## Problem requirements
Of the entries below, return exactly those lines that fall between the one containing "28 purpose of" and the one containing "30 shall be", the two end lines included.

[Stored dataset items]

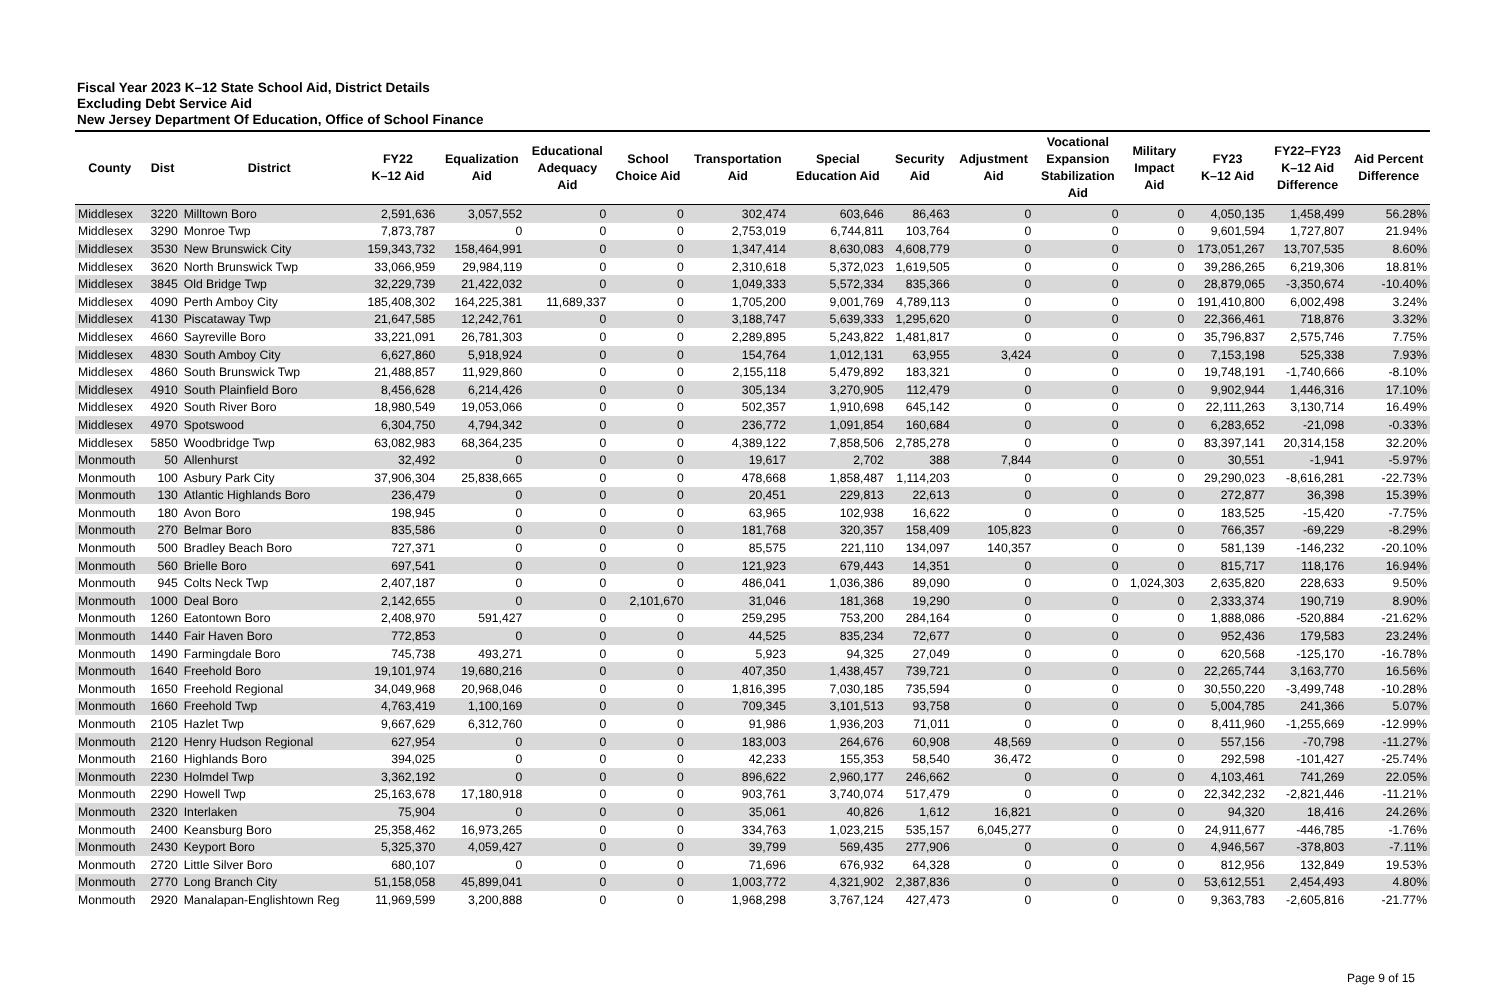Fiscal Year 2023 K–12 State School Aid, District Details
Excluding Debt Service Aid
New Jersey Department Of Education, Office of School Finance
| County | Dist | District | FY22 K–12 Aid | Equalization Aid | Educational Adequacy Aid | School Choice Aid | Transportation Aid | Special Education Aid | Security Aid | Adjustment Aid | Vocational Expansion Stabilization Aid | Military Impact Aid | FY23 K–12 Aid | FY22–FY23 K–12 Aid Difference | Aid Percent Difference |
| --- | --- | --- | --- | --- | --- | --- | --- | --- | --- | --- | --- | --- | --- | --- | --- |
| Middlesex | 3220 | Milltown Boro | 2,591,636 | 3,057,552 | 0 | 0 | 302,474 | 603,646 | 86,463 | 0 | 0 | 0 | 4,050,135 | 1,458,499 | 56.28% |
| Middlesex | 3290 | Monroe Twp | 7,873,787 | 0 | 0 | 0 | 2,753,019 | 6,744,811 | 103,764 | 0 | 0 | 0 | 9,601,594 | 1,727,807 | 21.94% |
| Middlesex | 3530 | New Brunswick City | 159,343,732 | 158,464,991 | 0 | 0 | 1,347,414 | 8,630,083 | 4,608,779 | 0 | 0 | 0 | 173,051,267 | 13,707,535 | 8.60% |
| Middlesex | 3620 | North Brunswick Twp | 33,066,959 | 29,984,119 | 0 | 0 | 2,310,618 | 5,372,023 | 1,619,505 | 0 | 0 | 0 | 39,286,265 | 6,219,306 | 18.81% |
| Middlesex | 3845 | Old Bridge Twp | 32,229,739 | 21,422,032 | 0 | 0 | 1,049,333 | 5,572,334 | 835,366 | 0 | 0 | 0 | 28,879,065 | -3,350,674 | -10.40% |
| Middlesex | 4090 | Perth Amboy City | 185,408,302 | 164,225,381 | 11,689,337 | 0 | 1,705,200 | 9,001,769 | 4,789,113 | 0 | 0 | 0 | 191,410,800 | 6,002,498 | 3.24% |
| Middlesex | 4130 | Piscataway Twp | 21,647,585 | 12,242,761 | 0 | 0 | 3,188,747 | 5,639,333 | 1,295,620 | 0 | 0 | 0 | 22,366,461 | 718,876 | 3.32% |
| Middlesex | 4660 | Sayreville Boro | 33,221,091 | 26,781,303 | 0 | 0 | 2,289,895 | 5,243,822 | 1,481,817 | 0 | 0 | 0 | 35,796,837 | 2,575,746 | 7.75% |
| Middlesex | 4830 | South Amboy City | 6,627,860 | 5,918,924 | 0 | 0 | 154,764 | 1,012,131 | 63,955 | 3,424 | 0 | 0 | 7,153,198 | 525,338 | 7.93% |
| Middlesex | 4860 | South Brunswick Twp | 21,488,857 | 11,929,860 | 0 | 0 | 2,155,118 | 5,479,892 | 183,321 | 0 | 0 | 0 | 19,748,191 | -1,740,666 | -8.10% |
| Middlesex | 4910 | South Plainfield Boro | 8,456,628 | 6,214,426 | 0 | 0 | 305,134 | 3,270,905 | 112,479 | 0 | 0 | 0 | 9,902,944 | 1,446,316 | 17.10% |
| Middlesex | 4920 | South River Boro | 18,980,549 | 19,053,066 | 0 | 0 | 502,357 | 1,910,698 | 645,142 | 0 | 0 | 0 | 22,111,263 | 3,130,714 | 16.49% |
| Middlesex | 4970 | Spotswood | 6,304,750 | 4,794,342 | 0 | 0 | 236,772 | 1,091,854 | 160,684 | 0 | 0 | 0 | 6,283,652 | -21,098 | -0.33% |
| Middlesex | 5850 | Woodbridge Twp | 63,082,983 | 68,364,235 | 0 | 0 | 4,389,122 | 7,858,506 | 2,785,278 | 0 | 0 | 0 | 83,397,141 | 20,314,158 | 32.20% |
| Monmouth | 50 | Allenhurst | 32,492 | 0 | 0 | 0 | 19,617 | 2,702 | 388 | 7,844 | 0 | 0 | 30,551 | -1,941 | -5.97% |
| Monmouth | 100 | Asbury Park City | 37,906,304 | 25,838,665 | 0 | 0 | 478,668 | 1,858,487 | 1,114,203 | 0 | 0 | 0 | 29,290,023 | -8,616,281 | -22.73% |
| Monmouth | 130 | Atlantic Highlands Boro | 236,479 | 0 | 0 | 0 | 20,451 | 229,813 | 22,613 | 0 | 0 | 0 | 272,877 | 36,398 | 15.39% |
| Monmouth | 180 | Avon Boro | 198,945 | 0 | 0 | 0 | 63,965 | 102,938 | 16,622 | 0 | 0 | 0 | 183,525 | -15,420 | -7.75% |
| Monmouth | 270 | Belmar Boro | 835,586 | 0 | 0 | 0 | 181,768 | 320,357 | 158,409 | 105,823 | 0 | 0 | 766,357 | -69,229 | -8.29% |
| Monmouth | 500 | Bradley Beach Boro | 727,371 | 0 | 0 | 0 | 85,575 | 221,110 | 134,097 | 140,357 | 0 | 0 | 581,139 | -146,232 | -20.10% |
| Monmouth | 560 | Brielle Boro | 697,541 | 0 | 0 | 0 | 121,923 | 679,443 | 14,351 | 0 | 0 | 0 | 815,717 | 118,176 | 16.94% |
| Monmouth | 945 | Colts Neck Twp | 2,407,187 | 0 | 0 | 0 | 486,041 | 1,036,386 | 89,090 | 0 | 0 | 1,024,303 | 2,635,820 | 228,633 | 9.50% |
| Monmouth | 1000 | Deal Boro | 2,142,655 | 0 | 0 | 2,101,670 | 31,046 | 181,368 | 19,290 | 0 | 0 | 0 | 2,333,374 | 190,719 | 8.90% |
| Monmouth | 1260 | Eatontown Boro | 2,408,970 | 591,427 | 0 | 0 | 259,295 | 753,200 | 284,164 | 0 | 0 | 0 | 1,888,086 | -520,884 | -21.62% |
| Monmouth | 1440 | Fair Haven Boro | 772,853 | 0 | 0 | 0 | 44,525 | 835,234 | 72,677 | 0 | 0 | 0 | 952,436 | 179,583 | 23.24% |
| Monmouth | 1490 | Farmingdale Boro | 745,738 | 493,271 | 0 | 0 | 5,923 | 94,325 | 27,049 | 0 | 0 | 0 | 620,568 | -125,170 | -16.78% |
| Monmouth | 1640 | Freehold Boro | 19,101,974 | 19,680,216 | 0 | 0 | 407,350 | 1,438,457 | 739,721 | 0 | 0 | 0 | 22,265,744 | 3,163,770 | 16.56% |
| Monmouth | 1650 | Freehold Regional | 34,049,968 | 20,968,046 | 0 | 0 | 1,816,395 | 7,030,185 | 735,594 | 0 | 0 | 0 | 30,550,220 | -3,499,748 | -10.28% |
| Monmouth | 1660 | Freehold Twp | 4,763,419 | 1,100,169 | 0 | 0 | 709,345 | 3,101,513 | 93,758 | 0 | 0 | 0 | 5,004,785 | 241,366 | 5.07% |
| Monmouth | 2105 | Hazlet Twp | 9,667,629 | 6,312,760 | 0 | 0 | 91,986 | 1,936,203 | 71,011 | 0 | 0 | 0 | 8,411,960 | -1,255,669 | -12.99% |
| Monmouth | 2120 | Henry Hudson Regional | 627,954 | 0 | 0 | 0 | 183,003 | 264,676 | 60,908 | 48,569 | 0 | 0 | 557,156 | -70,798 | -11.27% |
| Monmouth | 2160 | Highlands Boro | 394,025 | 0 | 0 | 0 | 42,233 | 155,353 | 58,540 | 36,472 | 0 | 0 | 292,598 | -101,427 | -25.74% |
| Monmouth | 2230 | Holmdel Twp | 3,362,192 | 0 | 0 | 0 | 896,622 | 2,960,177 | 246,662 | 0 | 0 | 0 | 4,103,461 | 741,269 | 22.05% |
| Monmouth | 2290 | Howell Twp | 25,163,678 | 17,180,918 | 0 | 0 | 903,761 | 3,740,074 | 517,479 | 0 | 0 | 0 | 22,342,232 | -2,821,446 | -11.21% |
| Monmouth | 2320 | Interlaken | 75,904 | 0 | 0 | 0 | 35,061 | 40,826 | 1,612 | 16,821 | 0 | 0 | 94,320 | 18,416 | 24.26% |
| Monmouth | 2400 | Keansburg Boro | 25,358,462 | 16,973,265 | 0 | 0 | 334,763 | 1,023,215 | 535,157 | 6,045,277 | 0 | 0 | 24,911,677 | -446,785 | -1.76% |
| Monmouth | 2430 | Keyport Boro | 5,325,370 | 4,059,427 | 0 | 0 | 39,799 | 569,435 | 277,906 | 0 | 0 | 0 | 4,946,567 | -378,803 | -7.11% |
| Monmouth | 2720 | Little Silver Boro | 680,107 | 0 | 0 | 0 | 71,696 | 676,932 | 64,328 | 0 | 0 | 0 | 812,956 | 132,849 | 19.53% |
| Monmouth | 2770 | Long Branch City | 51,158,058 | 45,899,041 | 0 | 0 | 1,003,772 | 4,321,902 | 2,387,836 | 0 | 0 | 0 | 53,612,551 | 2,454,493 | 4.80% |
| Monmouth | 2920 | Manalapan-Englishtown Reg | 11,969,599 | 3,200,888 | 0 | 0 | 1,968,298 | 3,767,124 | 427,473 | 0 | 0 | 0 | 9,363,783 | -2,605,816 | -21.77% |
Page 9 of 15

--

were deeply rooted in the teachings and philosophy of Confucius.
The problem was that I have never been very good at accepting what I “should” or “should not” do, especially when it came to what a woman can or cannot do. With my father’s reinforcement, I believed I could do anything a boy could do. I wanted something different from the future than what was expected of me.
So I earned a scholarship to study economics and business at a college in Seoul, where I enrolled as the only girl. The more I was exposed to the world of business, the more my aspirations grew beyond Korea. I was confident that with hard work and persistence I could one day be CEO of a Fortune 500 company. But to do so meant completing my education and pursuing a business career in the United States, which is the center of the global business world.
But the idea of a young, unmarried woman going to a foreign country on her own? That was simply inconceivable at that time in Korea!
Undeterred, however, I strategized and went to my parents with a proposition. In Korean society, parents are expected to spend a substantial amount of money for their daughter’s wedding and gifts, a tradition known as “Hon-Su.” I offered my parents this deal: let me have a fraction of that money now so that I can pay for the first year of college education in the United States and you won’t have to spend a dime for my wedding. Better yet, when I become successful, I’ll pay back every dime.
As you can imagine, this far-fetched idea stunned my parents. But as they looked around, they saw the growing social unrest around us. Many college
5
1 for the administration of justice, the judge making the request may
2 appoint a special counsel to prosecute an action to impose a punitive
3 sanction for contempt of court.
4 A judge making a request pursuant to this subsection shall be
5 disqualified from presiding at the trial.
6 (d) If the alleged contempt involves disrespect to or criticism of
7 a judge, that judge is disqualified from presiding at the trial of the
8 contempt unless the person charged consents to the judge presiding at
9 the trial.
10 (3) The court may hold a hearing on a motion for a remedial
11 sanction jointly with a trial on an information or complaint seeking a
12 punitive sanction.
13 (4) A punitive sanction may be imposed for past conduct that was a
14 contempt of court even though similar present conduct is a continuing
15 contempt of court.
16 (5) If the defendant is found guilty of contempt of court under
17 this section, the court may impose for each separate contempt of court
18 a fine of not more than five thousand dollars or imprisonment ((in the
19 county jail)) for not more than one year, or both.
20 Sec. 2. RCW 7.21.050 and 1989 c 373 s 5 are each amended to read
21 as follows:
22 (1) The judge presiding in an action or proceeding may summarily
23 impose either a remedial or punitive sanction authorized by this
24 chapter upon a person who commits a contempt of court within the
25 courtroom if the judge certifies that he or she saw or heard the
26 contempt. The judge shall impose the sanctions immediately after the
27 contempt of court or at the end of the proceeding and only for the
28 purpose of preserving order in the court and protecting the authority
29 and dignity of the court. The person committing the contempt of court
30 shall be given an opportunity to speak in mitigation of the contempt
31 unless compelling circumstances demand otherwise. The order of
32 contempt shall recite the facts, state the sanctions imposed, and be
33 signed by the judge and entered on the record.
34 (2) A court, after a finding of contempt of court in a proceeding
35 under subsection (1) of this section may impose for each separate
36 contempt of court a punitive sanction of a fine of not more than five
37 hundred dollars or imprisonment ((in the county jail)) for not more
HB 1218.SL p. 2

* * *

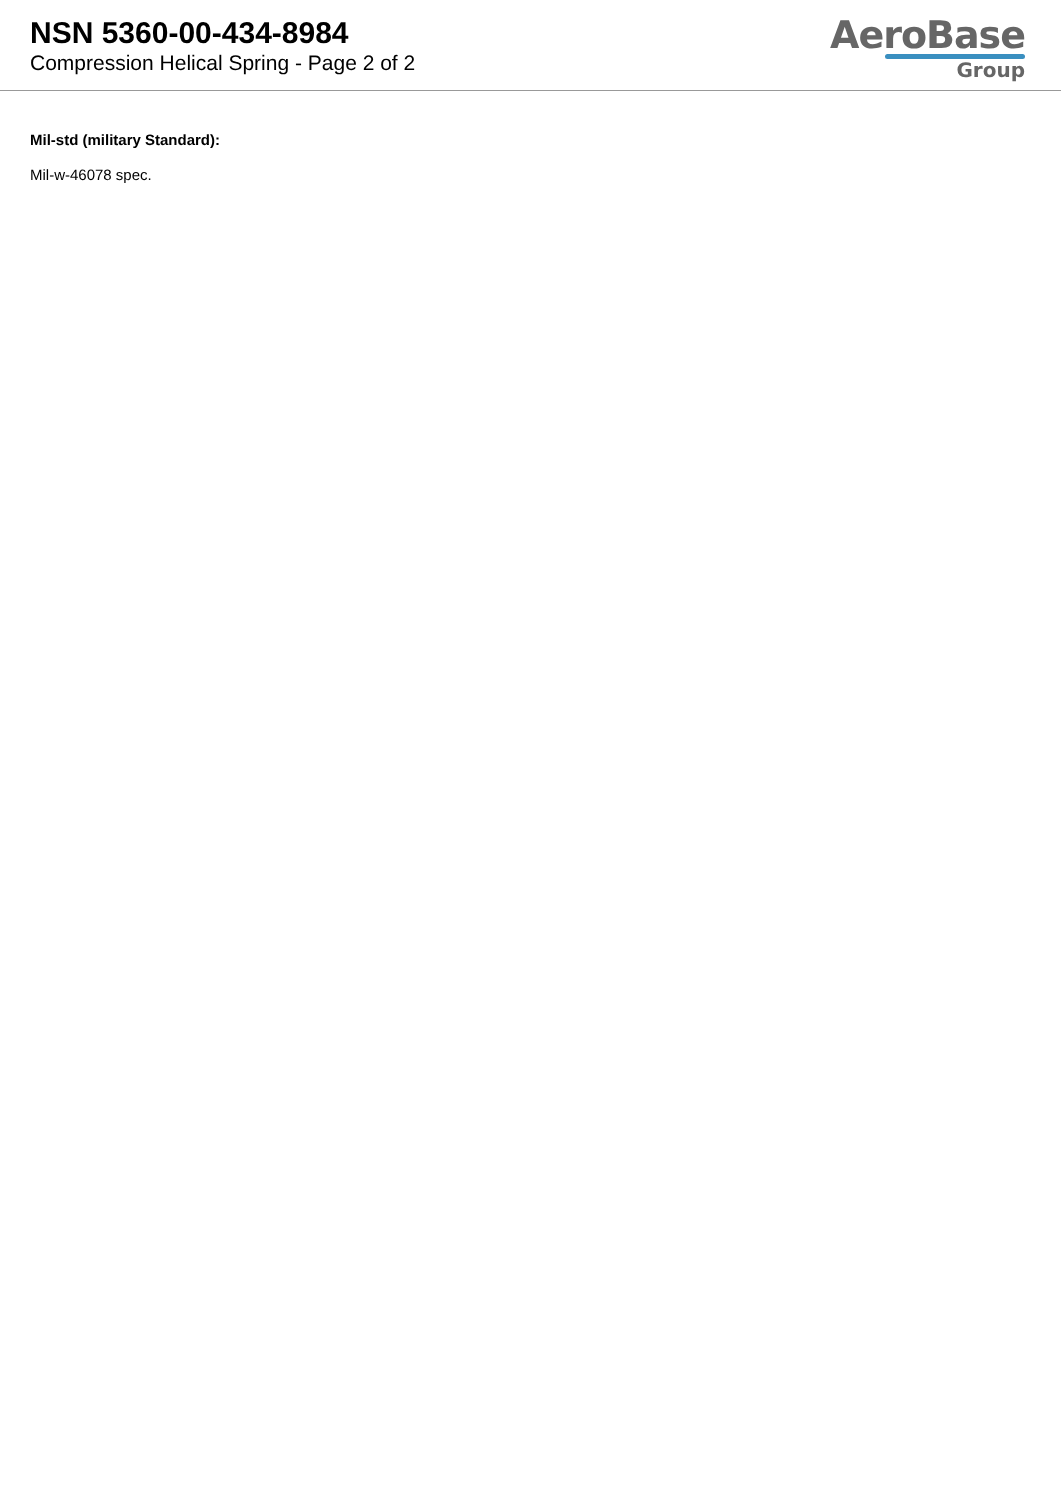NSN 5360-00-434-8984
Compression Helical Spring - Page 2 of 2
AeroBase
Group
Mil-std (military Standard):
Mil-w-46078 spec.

## Solution to this exercise
28 purpose of preserving order in the court and protecting the authority
29 and dignity of the court. The person committing the contempt of court
30 shall be given an opportunity to speak in mitigation of the contempt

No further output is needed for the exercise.